Join Windows 10 to Azure Active Directory

In today’s Ask the Admin, I’ll show you how to join Windows 10 to Azure Active Directory (AAD) and why you might want to do that.

Organizations that mainly use SaaS apps based in the cloud, such as Office 365, might consider allowing users to join devices to AAD — the identity management service that powers Office 365 and other cloud-based platforms. The key advantage for users is that they get single sign-on access to Office 365 web apps and other programs that support the Web Account Manager, such as the built-in Mail app in Windows 10.
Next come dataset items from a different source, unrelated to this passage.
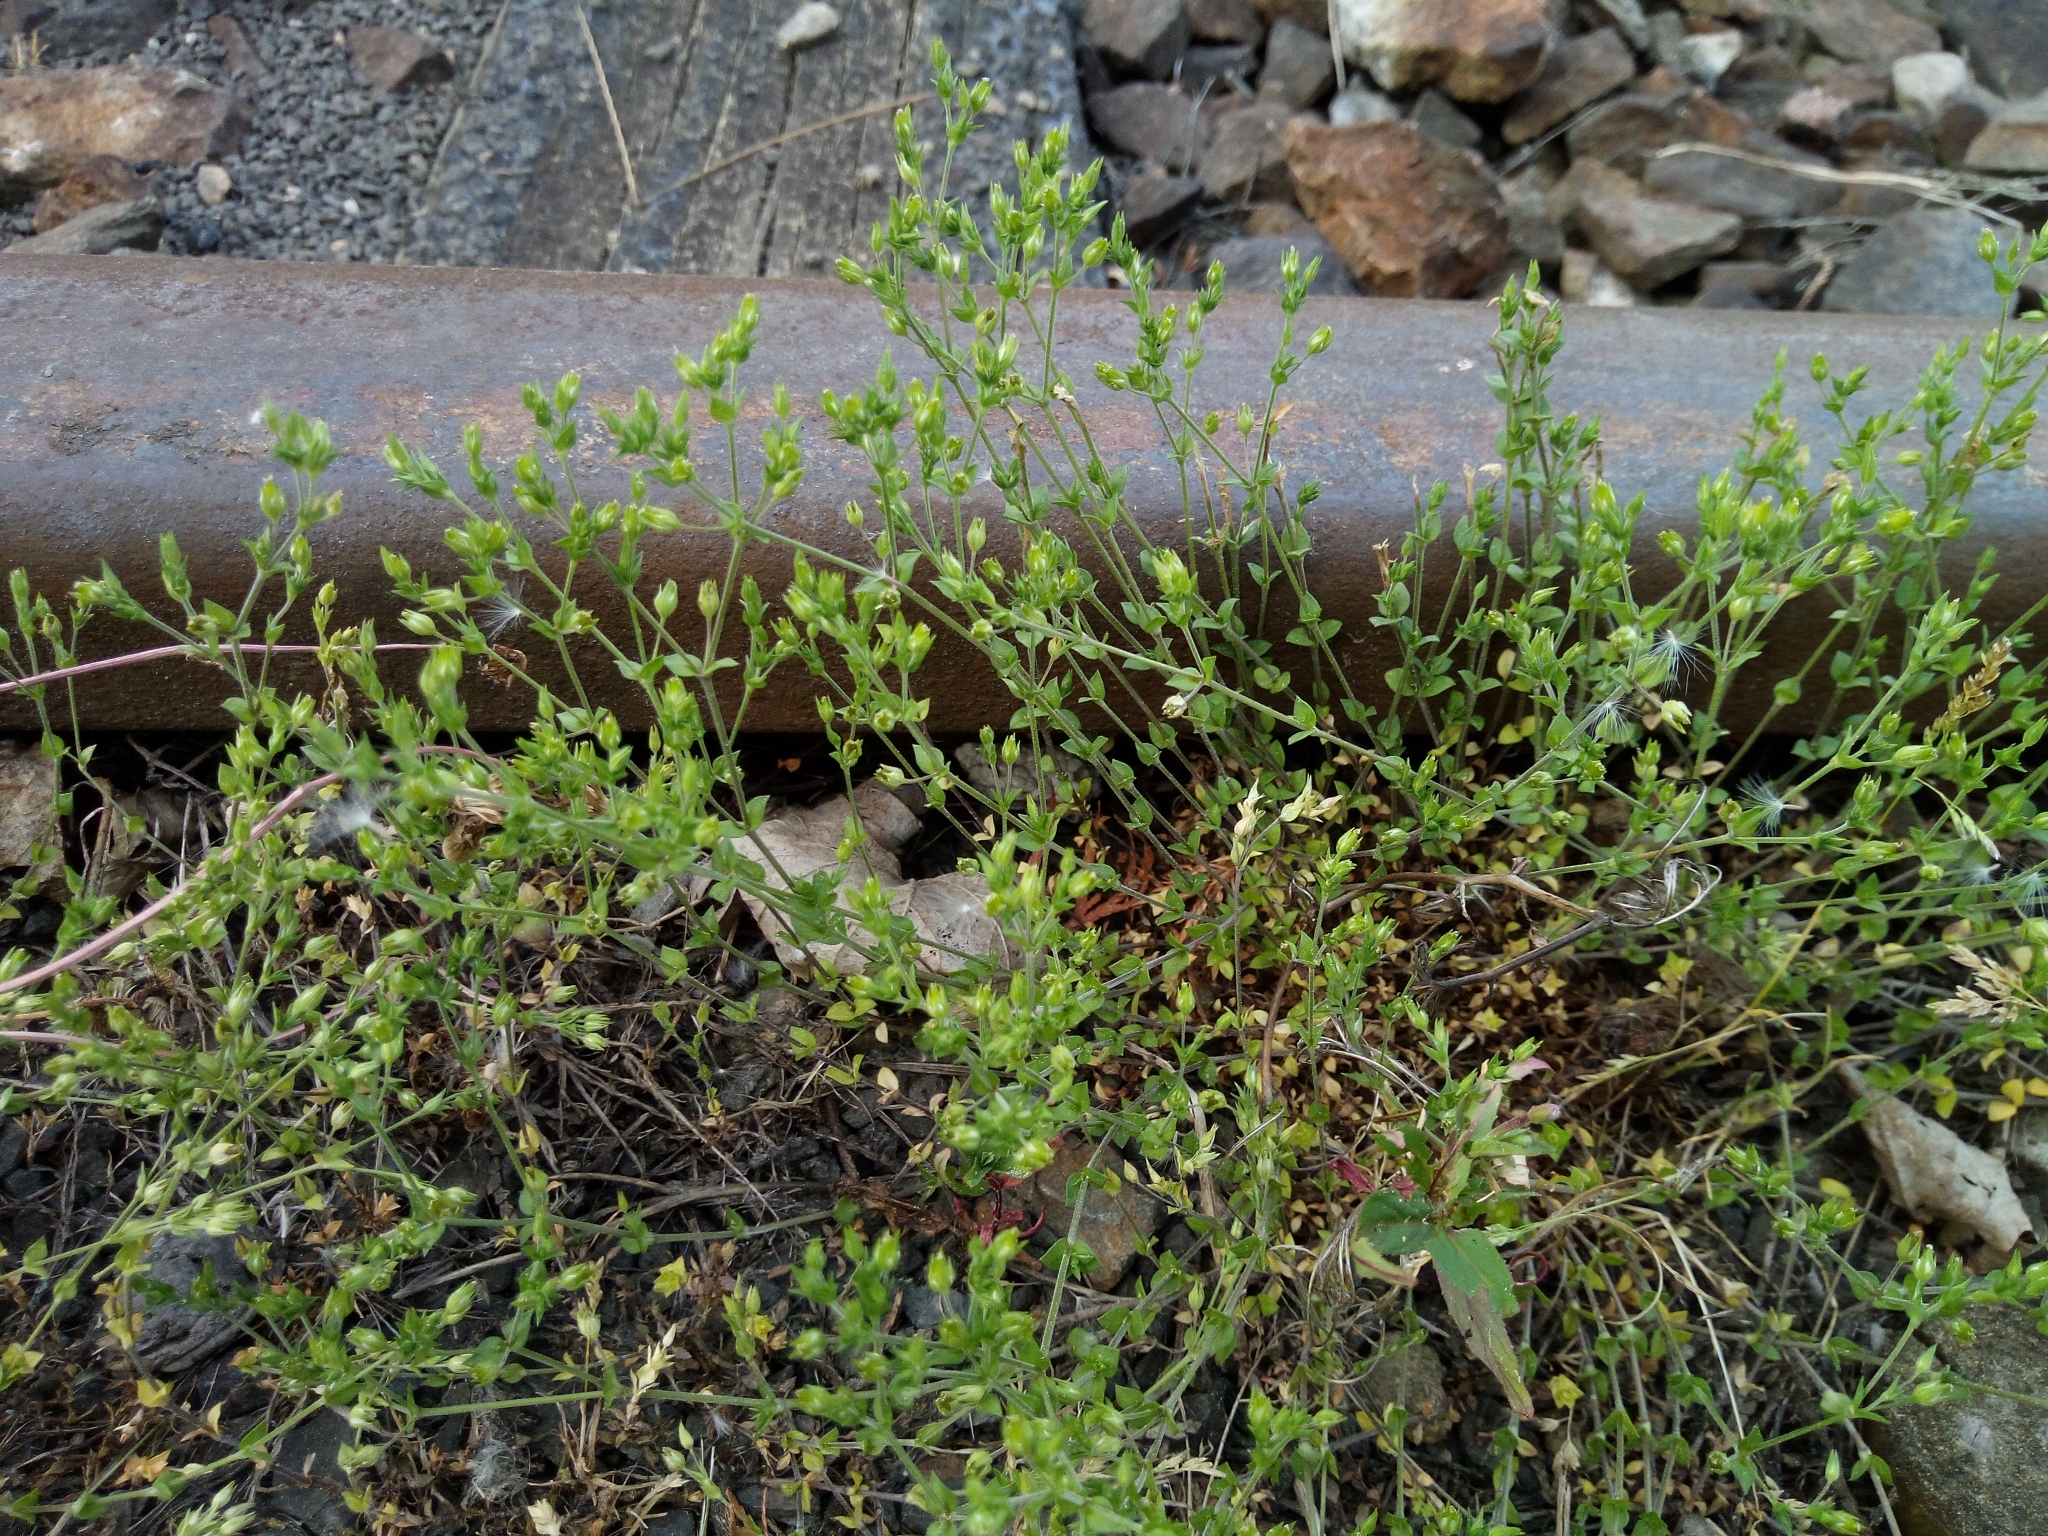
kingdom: Plantae
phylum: Tracheophyta
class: Magnoliopsida
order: Caryophyllales
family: Caryophyllaceae
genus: Arenaria
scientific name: Arenaria serpyllifolia
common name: Thyme-leaved sandwort
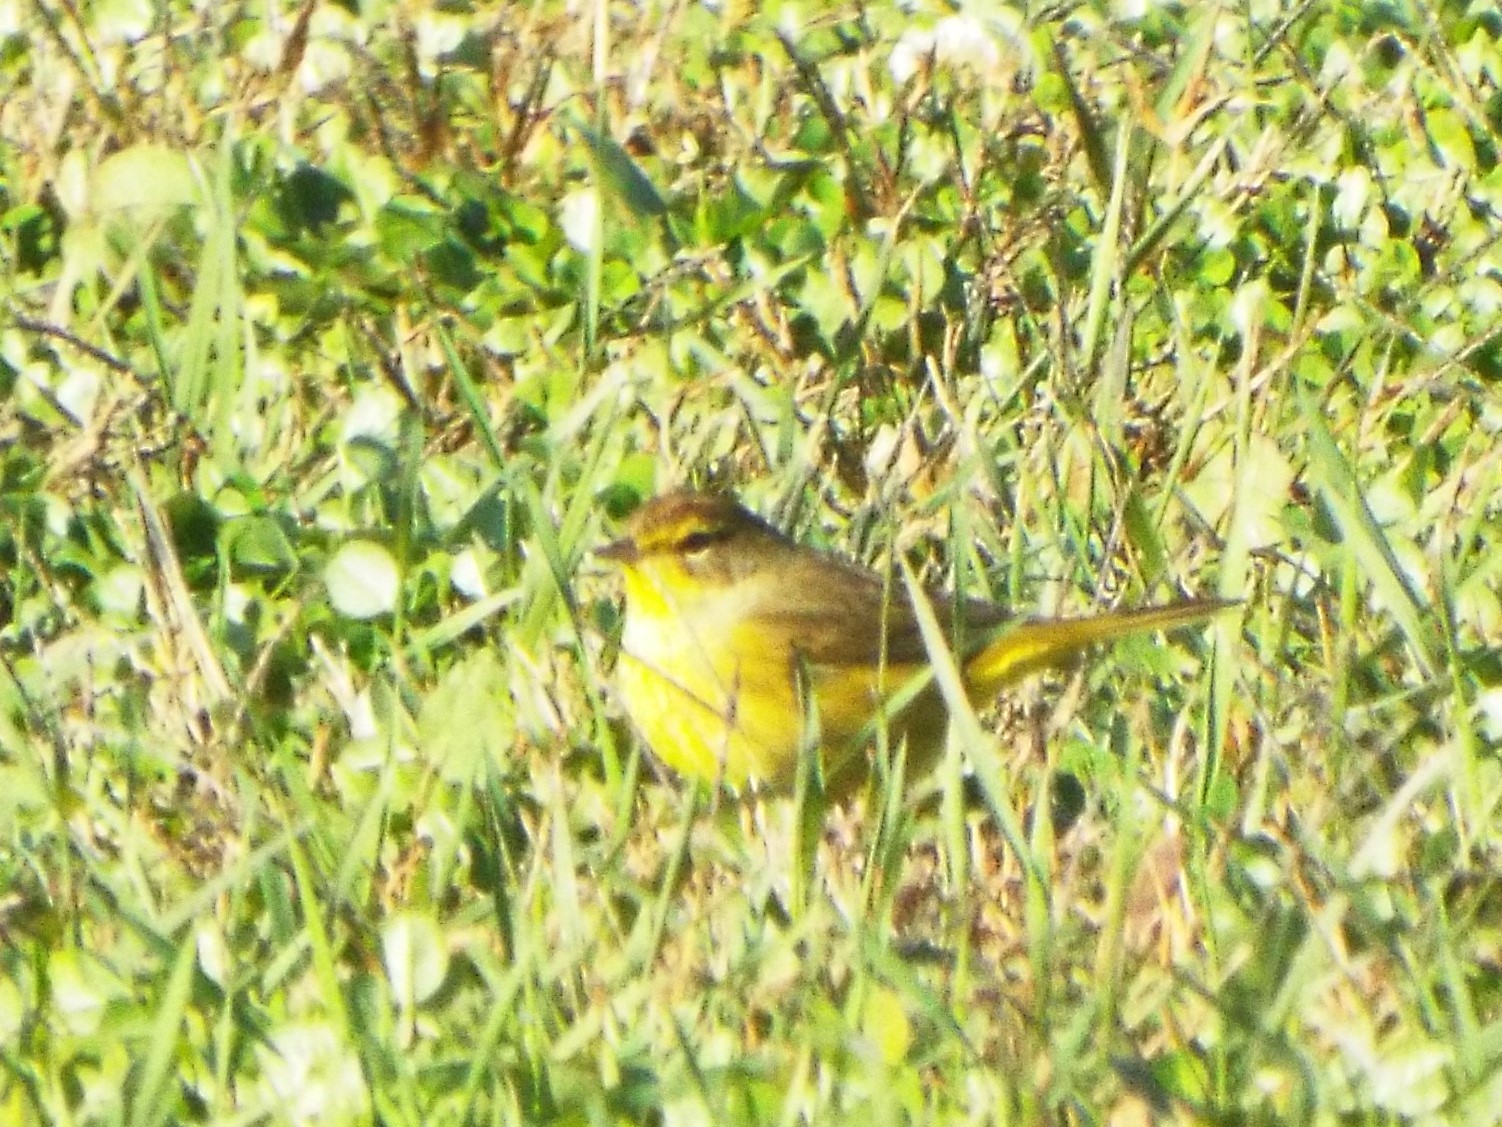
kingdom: Animalia
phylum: Chordata
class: Aves
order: Passeriformes
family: Parulidae
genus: Setophaga
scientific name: Setophaga palmarum
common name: Palm warbler
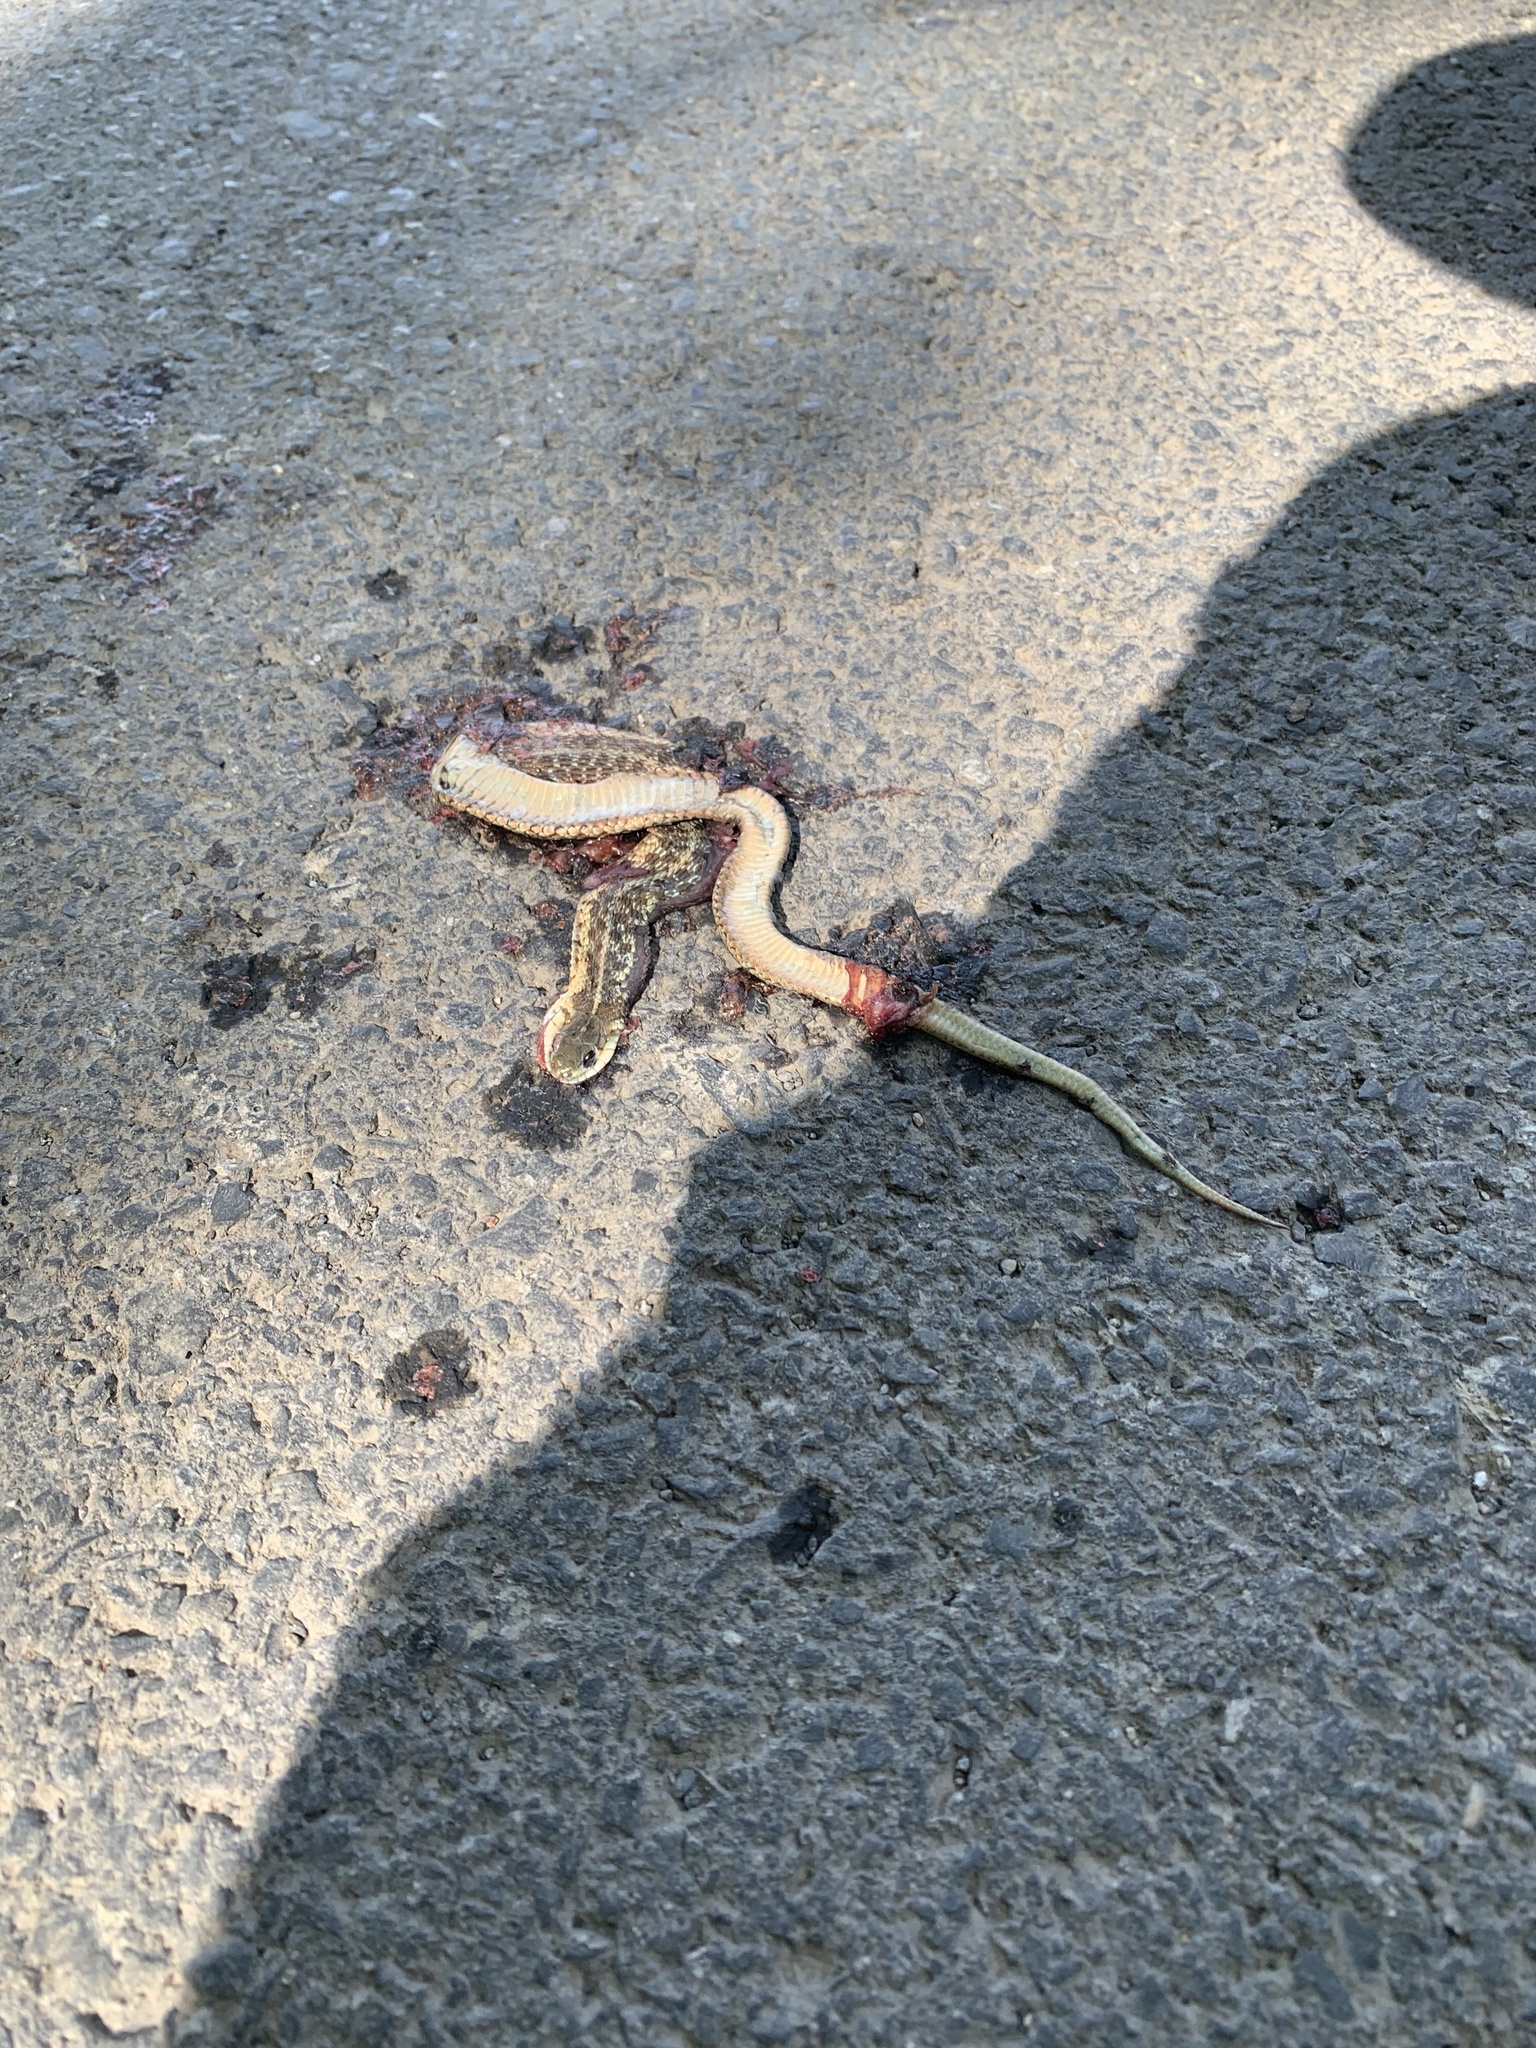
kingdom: Animalia
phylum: Chordata
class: Squamata
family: Colubridae
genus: Thamnophis
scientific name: Thamnophis sirtalis
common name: Common garter snake
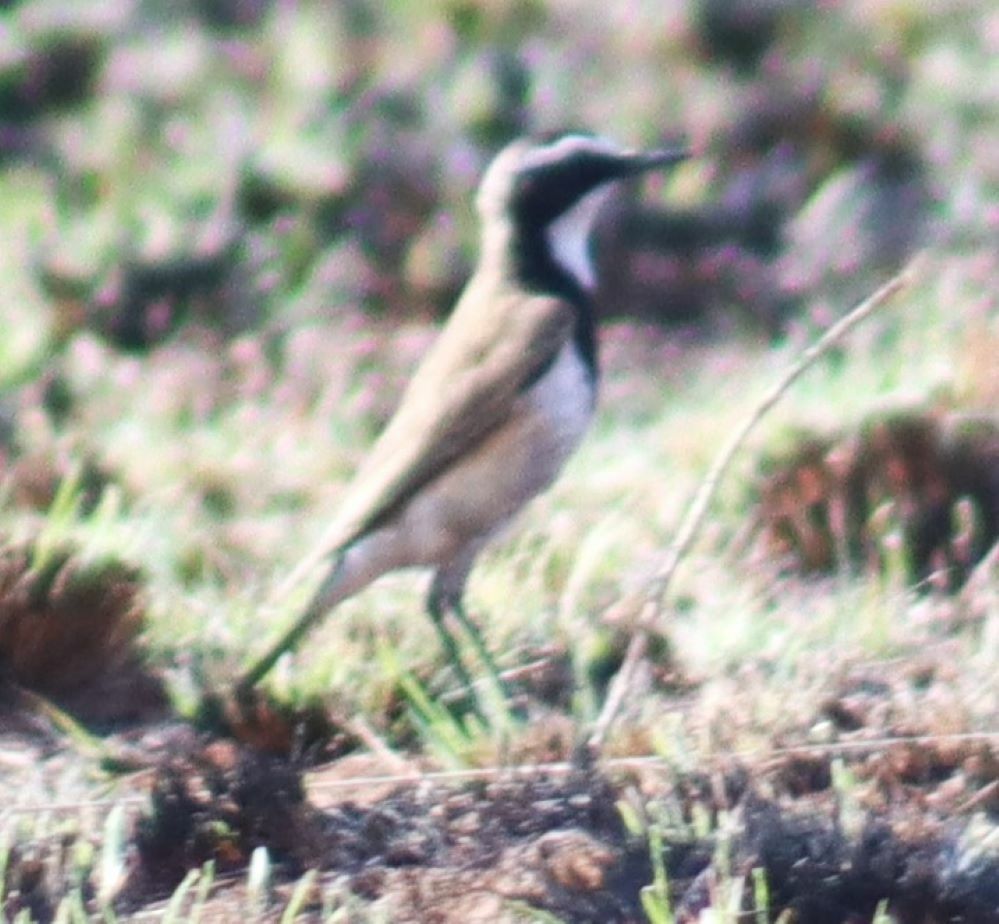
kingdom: Animalia
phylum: Chordata
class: Aves
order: Passeriformes
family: Muscicapidae
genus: Oenanthe
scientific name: Oenanthe pileata
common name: Capped wheatear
Other scenarios where AAD domain join might come in handy is for temporary contractors who need access to cloud-based apps, or when permanent employees buy their own devices but would still like simplified access to corporate apps but without joining the device to an on premise Active Directory domain.

Microsoft Intune and Mobile Device Management

Organizations also benefit by being able to extend management capabilities to devices joined to Azure AD. Mobile Device Management (MDM) support is built-in to Windows 10, and while not as extensive as Active Directory Group Policy, MDM might provide enough control in many cases. Microsoft Intune is a separate subscription service that allows companies to manage Windows 10 devices in the cloud without needing an onsite AD infrastructure.

Join Windows 10 to Azure AD

As part of the out-of-box-experience (OOBE) setup procedure in Windows 10, users have the option to join the device to AAD. This requires valid AAD credentials and that AAD be configured to allow users to join devices.

Alternatively, follow the instructions below to join Windows 10 to AAD using the Settings app.

• Log in to Windows 10 as a local administrator.
• Click the Start button.
• Click Settings in the bottom left corner of the Start menu.
• In the Settings app, click System.

• Click About on the left of the System screen in the Settings app.
• Click Join Azure AD on the right.
• In the Join Azure AD dialog, click Continue.
• On the Let’s get you signed in screen, enter your Azure AD username – in the following format: [email protected] – and password, and then click Sign in.
• Read the information on the Allow this device to be managed? screen and click Accept.

If MDM device registration is configured, the user will also have to accept the MDM terms of use.

• Sign out of the local user account.
• Click Other user at the bottom of the login screen.
• Enter the credentials of an Azure AD user.